Des « Blackwater », il y en a des dizaines, des centaines si l'on compte les petites officines, éparpillées aux quatre coins de la planète, l'incontestable numéro 2 étant G4S, le plus grand employeur (625 000 personnes) après l'indétrônable Wal-Mart – qui est,lui, dans la grande distribution. Nuance. Quant au marché global, il est estimé à plus de 100 milliards de dollars, ce qui explique que l'on se dispute les places. Tous les gouvernements ou presque, pourrait-on dire, ont eu, ont, auront recours à ces mercenaires dont la mission peut aller de la libération des ouvriers chinois engagés dans la construction de routes au Sud-Soudan au combat d'arrière-garde contre les tombeurs de Mouammar Kadhafi, en passant par la protection d'installations pétrolières et celle des navires empruntant des voies maritimes infestées de pirates.

 

Les « affreux », on les retrouve ainsi dans plusieurs pays du Moyen-Orient, en Afghanistan et même en Amérique latine, notamment aux côtés des rebelles colombiens ou des narcotrafiquants péruviens. Ces « entités non étatiques », comme les appelle le site Global Research, œuvrent dans des régions aux frontières poreuses et ont fait leur réapparition dans les années soixante, avec l'éclosion des conflits régionaux, atteignant leur apogée au moment éclataient les guerres afghane, irakienne et aujourd'hui la campagne contre Daech.

 

Depuis 2008, date de leur apparition, les drones (faux-bourdons) ont commencé à bouleverser les grands principes des guerres classiques. On est passé ainsi de la proximité à la déshumanisation : le technicien assis devant un tableau lance et oriente l'engin, puis actionne le mécanisme lanceur de la fusée, dans un anonymat total. On ne se bat plus, on joue à la guerre comme autrefois à la bataille navale. Il n'y a pas de soldats, même de plomb, mais des manettes, des boutons, des voyants de couleur, parfois une voix désincarnée pour rectifier des défaillances possibles, une erreur de trajectoire.
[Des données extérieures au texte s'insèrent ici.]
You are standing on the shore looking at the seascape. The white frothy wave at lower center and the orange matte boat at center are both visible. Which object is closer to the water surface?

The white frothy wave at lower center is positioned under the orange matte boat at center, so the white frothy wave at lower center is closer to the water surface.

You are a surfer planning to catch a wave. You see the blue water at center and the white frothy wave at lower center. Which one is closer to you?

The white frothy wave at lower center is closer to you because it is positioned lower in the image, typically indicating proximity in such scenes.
Le tout téléguidé à partir de la MacDill Air Force Base, à Tampa, en Floride, siège du Central Command.

 

Fini le temps l'officier chargeait, sabre au clair, à la tête de ses hommes, ceux-ci se battaient à l'arme blanche, les guerres se gagnaient/se perdaient dans les tranchées, la grenade pouvait tuer son destinataire comme son expéditeur.

 

Ces temps-ci, l'armée US étudie la possibilité de recourir à des mercenaires qui se chargeront d'épauler la troupe irakienne face aux rebelles de l'État islamique. Pari tenu pour Barack Obama, lequel s'était engagé à ne plus envoyer ses GIs sur les rives de l'Euphrate mais qui n'avait pas soufflé mot d'une éventuelle présence « civile ». En langage militaire, ces hommes auront pour mission de planifier les opérations, de glaner des renseignements et de renforcer les capacités logistiques des unités combattantes. Tout cela va encore coûter des milliards de dollars puisés dans la poche du contribuable, mais promis, juré, aucune goutte de sang américain.

 

« Ah Dieu ! Que la guerre est jolie », disait jadis le plus célèbre trépané de 14-18.